It’s been said that a dog is a man’s best friend. When it comes to a New Zealand farmer, this is certainly true. Some New Zealand farmers don’t just have a few acres, they have a few thousand, and trying to get your flock of sheep into the stockyards can bring a whole new meaning to the phrase ‘working for your money’ if the farmer had to do all the leg work. There are around 43 MILLION sheep in New Zealand, which is an average of 12 sheep per person. Wouldn’t want to get them mad now would we? (A popular statement from comedians from overseas). The average flock size on the average farm is around 1400 sheep.
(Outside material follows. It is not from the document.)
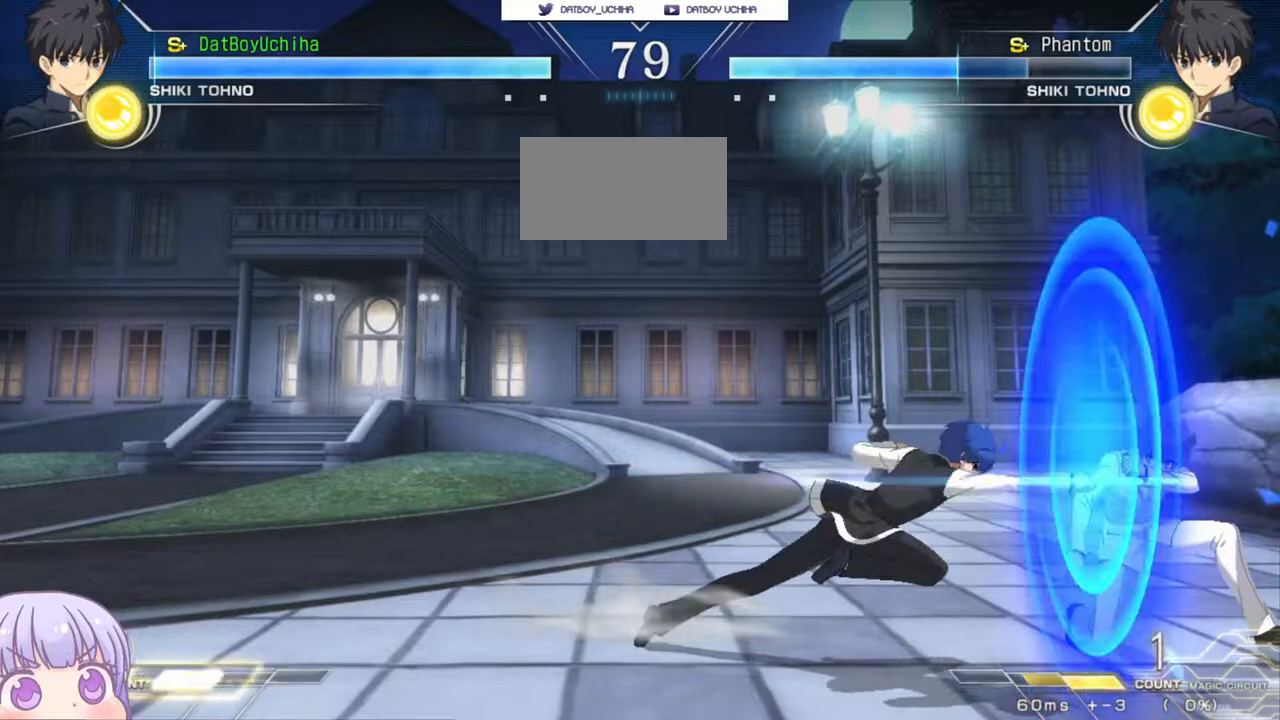
{"buttons": [], "left_stick": "down-left", "events": [[83, "TRIANGLE", "down"], [133, "TRIANGLE", "up"], [317, "left_stick", "down-left"]]}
The first sheep arrived in New Zealand around 1773, and their population exploded to a whopping 83 million before it began to decline due to other farming options such as dairy and raising beef cattle.
The vast size of New Zealand allows for some big farms, or stations as they are called. This is especially true in the South Island where some rocky mountainous terrain can only be inhabited and used for grazing sheep. The average farm in the South Island of New Zealand is around 536 acres, the bigger stations can range from over 300 hectares to 25,758 Hectares (the famous Walter Peak Station, founded in 1860). The largest station in New Zealand is now owned by the Government and measures 1,800 km². So as you can imagine, you need a ‘best friend’ to help.
New Zealand has formulated its own type of breed to help muster the large number of sheep in from the hills and all nooks and crannies. Instead of the precision and silent approach from the trusty ‘eye’ sheep dog (those black and white sheepdogs often seen in English movies), the shepherds of the stations needed a more robust dog with a loud voice and one that is not afraid to stand its ground. So what’s a farmer to do if that ‘breed’ isn’t readily available? Well, do the Kiwithing off course and invent (breed) one. Enter the New Zealand Huntaway, officially not a breed as no one in history knows exactly what their pedigree is, what other breeds were used, how much of which breed or can even agree on a ‘standard’ by which to measure the breed. All colors, sizes, breed mixes are available and used, as long as they are loyal, like to bark and can listen it’s a New Zealand Huntaway. Selective breeding from good working dogs have narrowed the ‘breed’ into a instantly recognized dog in New Zealand, but there is no strict ‘breed standard’. New Zealand Huntaways are generally black and tan, sturdy dogs that are very athletic.